**Task:** Rewrite all of the data below, putting "Precision" wherever "Rounding" appears and keeping everything else the same. Leave the pictures out of your answer.

**Given material:**
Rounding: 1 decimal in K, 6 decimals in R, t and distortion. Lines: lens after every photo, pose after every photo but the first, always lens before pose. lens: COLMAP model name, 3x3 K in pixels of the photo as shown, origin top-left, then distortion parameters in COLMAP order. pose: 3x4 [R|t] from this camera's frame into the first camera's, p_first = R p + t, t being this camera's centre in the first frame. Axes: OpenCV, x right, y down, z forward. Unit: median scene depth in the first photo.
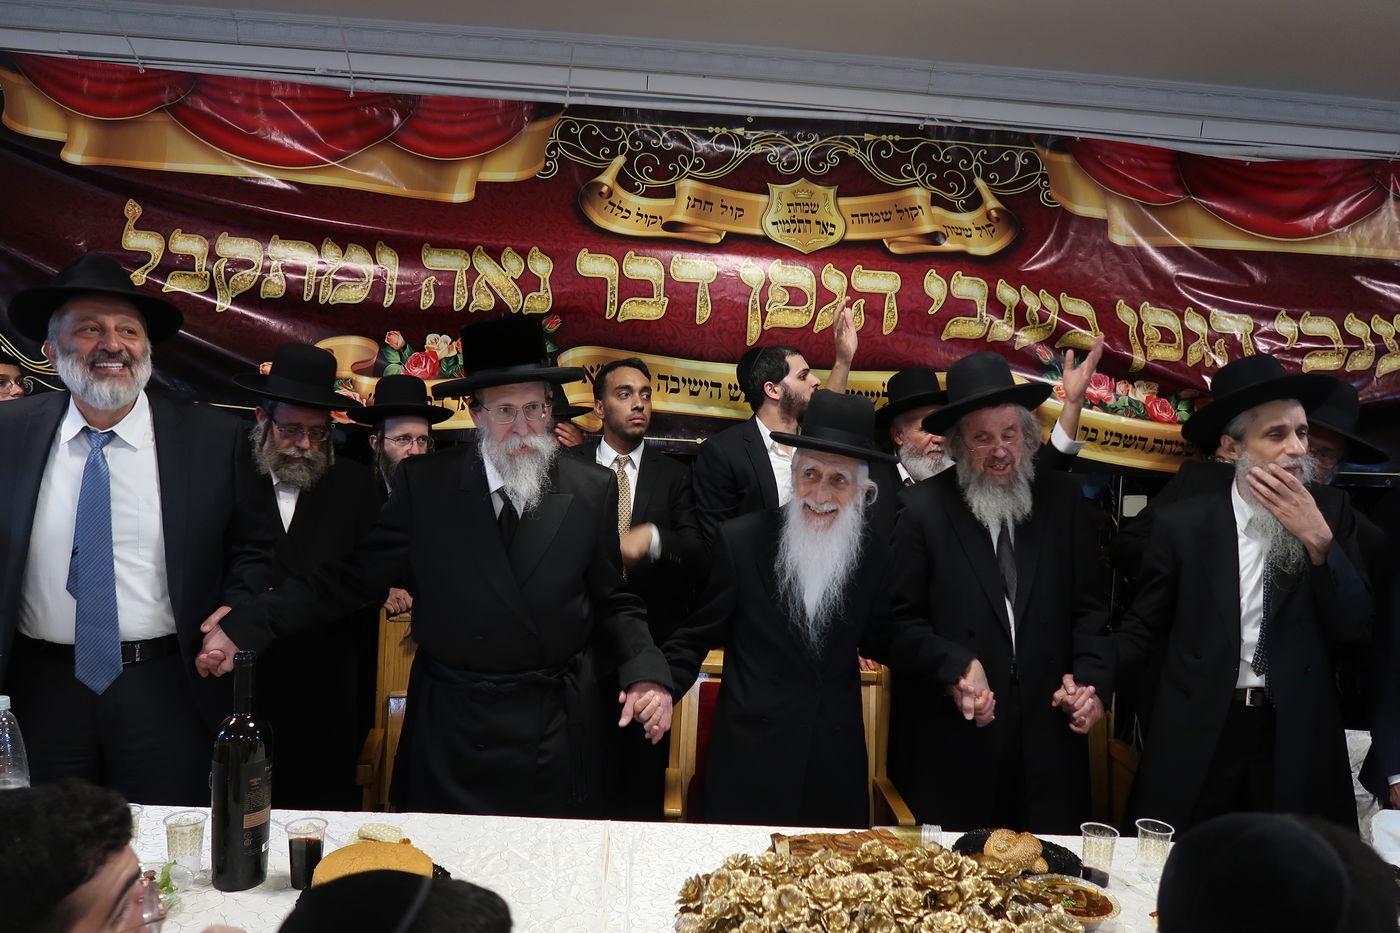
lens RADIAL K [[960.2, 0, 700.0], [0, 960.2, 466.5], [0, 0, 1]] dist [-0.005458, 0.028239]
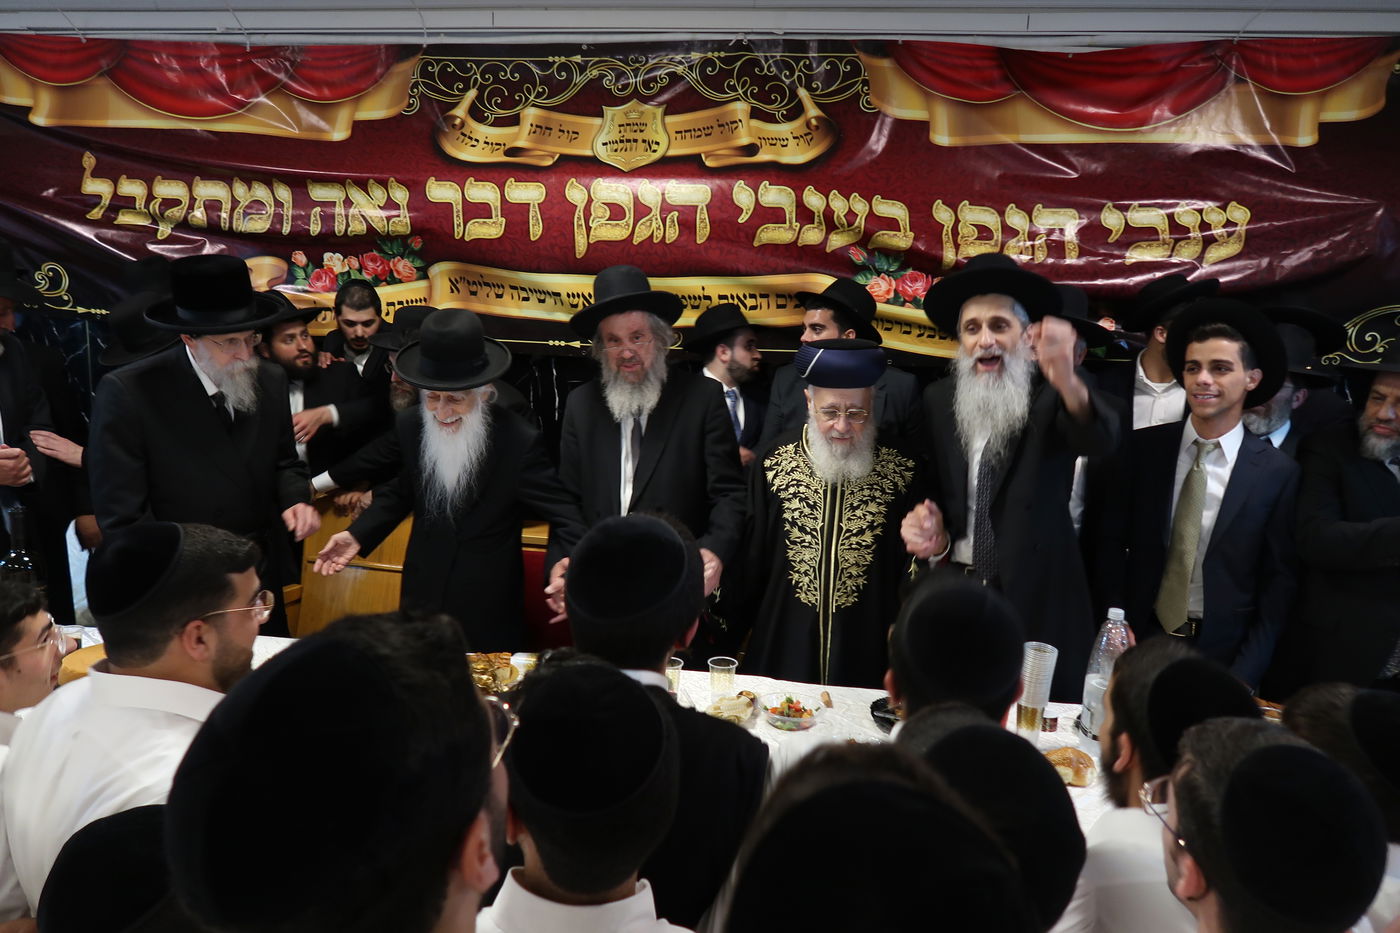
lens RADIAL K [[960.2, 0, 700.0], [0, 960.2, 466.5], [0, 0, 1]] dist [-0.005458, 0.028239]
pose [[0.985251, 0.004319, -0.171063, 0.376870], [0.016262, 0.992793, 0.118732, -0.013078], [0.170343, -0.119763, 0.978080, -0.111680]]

**Answer box:**
Precision: 1 decimal in K, 6 decimals in R, t and distortion. Lines: lens after every photo, pose after every photo but the first, always lens before pose. lens: COLMAP model name, 3x3 K in pixels of the photo as shown, origin top-left, then distortion parameters in COLMAP order. pose: 3x4 [R|t] from this camera's frame into the first camera's, p_first = R p + t, t being this camera's centre in the first frame. Axes: OpenCV, x right, y down, z forward. Unit: median scene depth in the first photo.
lens RADIAL K [[960.2, 0, 700.0], [0, 960.2, 466.5], [0, 0, 1]] dist [-0.005458, 0.028239]
lens RADIAL K [[960.2, 0, 700.0], [0, 960.2, 466.5], [0, 0, 1]] dist [-0.005458, 0.028239]
pose [[0.985251, 0.004319, -0.171063, 0.376870], [0.016262, 0.992793, 0.118732, -0.013078], [0.170343, -0.119763, 0.978080, -0.111680]]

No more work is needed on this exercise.